Nous désirons être comptés parmi les « serviteurs de notre Dieu », comme les nomme l'Apocalypse. Pour être vraiment fidèles à son service, nous devons avoir le cœur pur.

Cette notion fait penser à l'or pur ; toutes les imperfections ont été enlevées. En termes de morale, cela se réfère à l'intégrité de la vie chrétienne, à la plénitude de l'amour chrétien.

Dans le contexte salettin, nous servant des paroles de st Jean, nous pourrions dire : Voyez quel grand amour nous a donné la Belle Dame. Elle nous appelle ses enfants, son peuple. En portant l'image brillante de son Fils sur sa poitrine, elle nous montre la miséricorde infinie de Dieu. Comme toutes les lectures d'aujourd'hui, elle offre un espoir lumineux, qui dépend cependant d’une condition essentielle : la soumission, qu'elle appelle aussi la conversion.

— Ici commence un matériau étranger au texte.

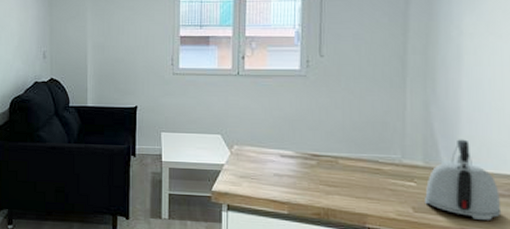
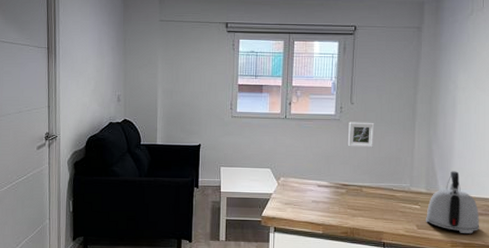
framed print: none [317,78,352,110] -> present [347,122,375,148]

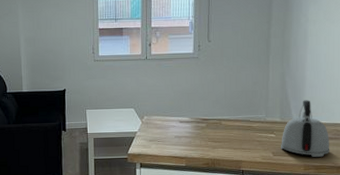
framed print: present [347,122,375,148] -> none [206,58,231,83]

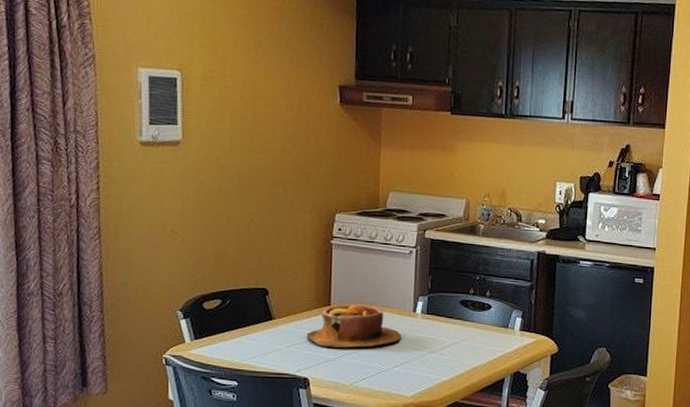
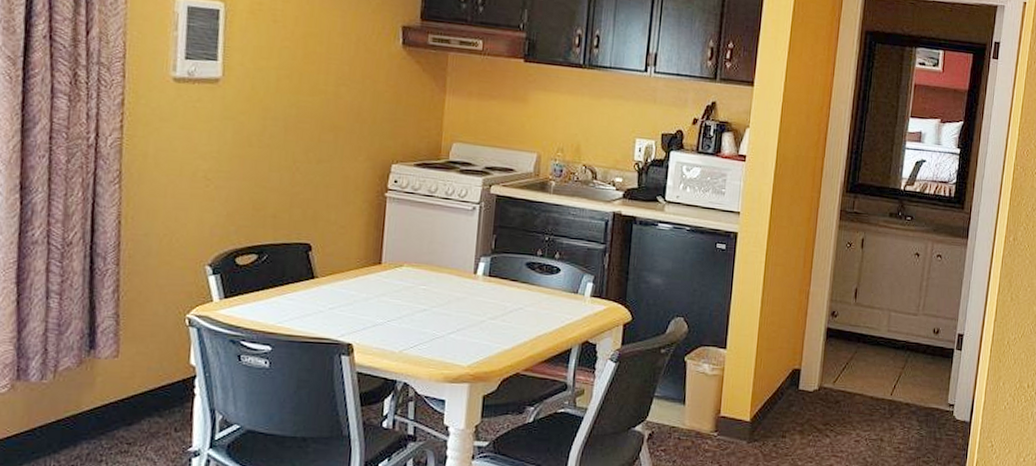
bowl: present [306,304,401,348] -> none [352,263,460,311]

Cela ne doit pas nous décourager ni, pire, amener aux scrupules. Quand même, cela appelle à un sérieux engagement envers la personne de Jésus Christ et la pratique de notre foi, à l’humble soumission à l'enseignement de l'Église et à un honnête examen de conscience.

St Jean nous dit que nous verrons Dieu tel qu'il est. Prions pour que, avec un cœur doux et humble, nous puissions avoir l'espoir sûr d'être comptés parmi ceux qui cherchent le visage plein d’amour de Dieu.

Traduction : P. Paul Belhumeur, M.S.